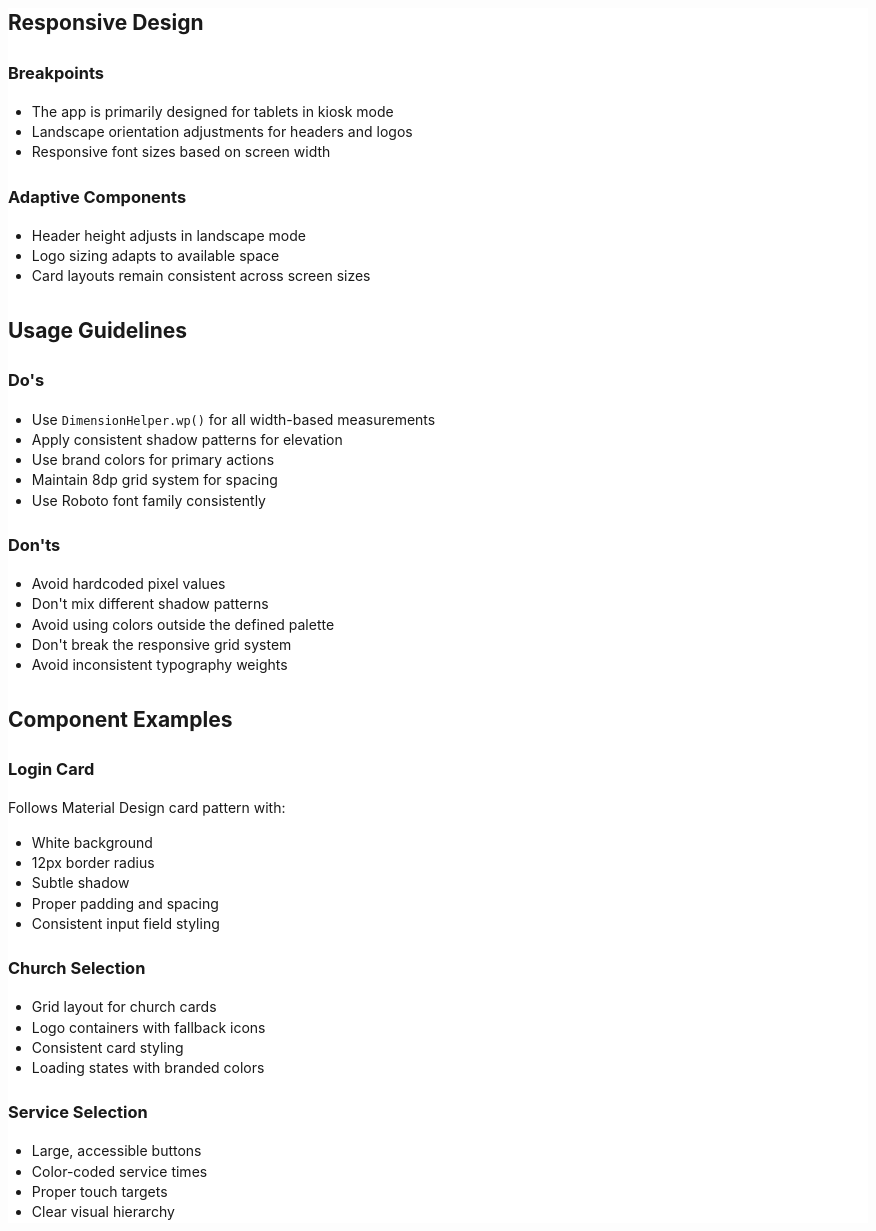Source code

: ## Responsive Design

### Breakpoints
- The app is primarily designed for tablets in kiosk mode
- Landscape orientation adjustments for headers and logos
- Responsive font sizes based on screen width

### Adaptive Components
- Header height adjusts in landscape mode
- Logo sizing adapts to available space
- Card layouts remain consistent across screen sizes

## Usage Guidelines

### Do's
- Use `DimensionHelper.wp()` for all width-based measurements
- Apply consistent shadow patterns for elevation
- Use brand colors for primary actions
- Maintain 8dp grid system for spacing
- Use Roboto font family consistently

### Don'ts
- Avoid hardcoded pixel values
- Don't mix different shadow patterns
- Avoid using colors outside the defined palette
- Don't break the responsive grid system
- Avoid inconsistent typography weights

## Component Examples

### Login Card
Follows Material Design card pattern with:
- White background
- 12px border radius
- Subtle shadow
- Proper padding and spacing
- Consistent input field styling

### Church Selection
- Grid layout for church cards
- Logo containers with fallback icons
- Consistent card styling
- Loading states with branded colors

### Service Selection
- Large, accessible buttons
- Color-coded service times
- Proper touch targets
- Clear visual hierarchy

● ● ●

## EXERCISE PROMPT:
The line containing "## Responsive Design" marks where to begin; the last line of the records marks where to stop. Copy both and all between, exactly.

## RESULT OF THE EXERCISE:
: ## Responsive Design

### Breakpoints
- The app is primarily designed for tablets in kiosk mode
- Landscape orientation adjustments for headers and logos
- Responsive font sizes based on screen width

### Adaptive Components
- Header height adjusts in landscape mode
- Logo sizing adapts to available space
- Card layouts remain consistent across screen sizes

## Usage Guidelines

### Do's
- Use `DimensionHelper.wp()` for all width-based measurements
- Apply consistent shadow patterns for elevation
- Use brand colors for primary actions
- Maintain 8dp grid system for spacing
- Use Roboto font family consistently

### Don'ts
- Avoid hardcoded pixel values
- Don't mix different shadow patterns
- Avoid using colors outside the defined palette
- Don't break the responsive grid system
- Avoid inconsistent typography weights

## Component Examples

### Login Card
Follows Material Design card pattern with:
- White background
- 12px border radius
- Subtle shadow
- Proper padding and spacing
- Consistent input field styling

### Church Selection
- Grid layout for church cards
- Logo containers with fallback icons
- Consistent card styling
- Loading states with branded colors

### Service Selection
- Large, accessible buttons
- Color-coded service times
- Proper touch targets
- Clear visual hierarchy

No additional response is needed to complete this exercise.